Question

The voltage V in a simple electrical circuit is slowly decreasing as the battery wears out. The resistance R is slowly increasing as the resistor heats up. Use Ohm's Law, V = IR, to find how the current I is changing at the moment when R = 465?, I = 0.09A, dV/dt =-0.03V/s, and dR/dt = 0.03?/s. (Round your answer to six decimal places.)

Answer 1

The current I is changing at -0.000012.

Explanation:

Given : The voltage V in a simple electrical circuit is slowly decreasing as the battery wears out. The resistance R is slowly increasing as the resistor heats up.

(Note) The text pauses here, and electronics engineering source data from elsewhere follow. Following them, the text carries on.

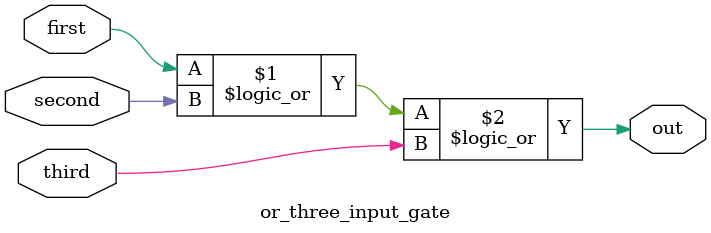
<source format=v>
`timescale 1ns/1ps

module or_three_input_gate (
    first,second,third,
    out
);

  input first,second,third;
  output out;

  assign out = first||second||third;

endmodule
</source>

Use Ohm's Law, V = IR

To find : How the current I is changing at the moment.

Solution :

We have given,

R = 465\ ohm, I = 0.09A,
`(dV)/(dt)=-0.03\ V/s` and
`(dR)/(dt)= 0.03\ ohm/s`

Using Ohm's law, we find V

`V=IR`

`V=0.09* 465`

`V=41.85\ V`

Re-write ohm's law in terms of I,

`I=(V)/(R)`

Derivate w.r.t to t,

`(dI)/(dt)=-(V)/(R^2)((dR)/(dt))+(I)/(R)((dV)/(dt))`

Substitute the values given,

`(dI)/(dt)=-(41.85)/((465)^2)(0.03)+(0.09)/(465)(-0.03)`

`(dI)/(dt)=-0.000005806-0.000005806`

`(dI)/(dt)=-0.000011612`

`(dI)/(dt)\approx -0.000012`

The current I is changing at -0.000012.